Ions are electrical charges in the atmosphere - an atom with too many or too few electrons. An ion is formed when a molecule encounters enough energy to unleash an electron from it.

The atom that loses the electron becomes a positive ion, and the molecule to which the ejected electron attaches becomes a negative ion. Both positive and negative ions are equivalent to a tiny pulse of static electricity, and the air that we breathe is made up of billions of these tiny charges.

Good 'clean' air contains 1500-4000 ions per cubic centimetre, and the preferred ratio has slightly more negative than positive ions - 1.2:1. However, given our industrialised lives filled with electromagnetic charges from artificial sources, the optimal ratio is often disturbed, leaving all but the most robustly outdoorsy among us inhaling low levels of mostly positive ions. For most of us, living without much charge isn't particularly good for us.

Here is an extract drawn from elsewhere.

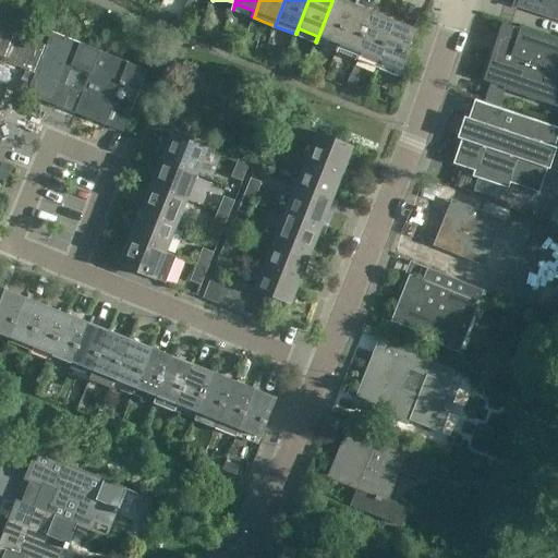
[(337,50),(354,4),(342,0),(332,0),(316,43),(319,37),(338,44),(336,50),(337,50)]
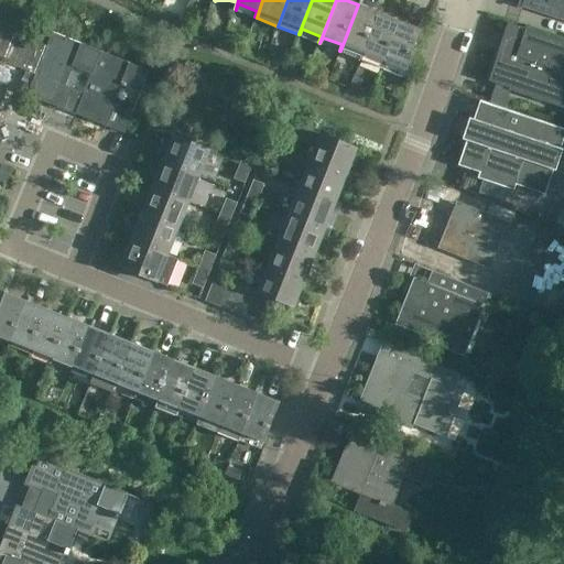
[(563,0),(519,0),(518,6),(563,20),(563,0)]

For more than 25 years, the question of whether these miniscule charges in the air affected living things was a particular fascination of the late Professor Albert P. Krueger, Emeritus Professor of Bacteriology at the specially created Air Ion Laboratory within the Life Sciences department of the University of California. Krueger's work showed that both positive and negative ions can have a profound effect on the health of living things (Science, 1976; 193: 1209-13). Indeed, it was Krueger who first showed that high levels of either, for instance, are lethal to bacteria (Int J Biometeorol, 1975; 19: 65-71).

As the St James's study demonstrates, bacteria are energetic entities that take hold when our energetic environment is out of kilter. It is one more piece of evidence that the key to good health may be mostly about frequencies - something we may be able to pull out of thin air.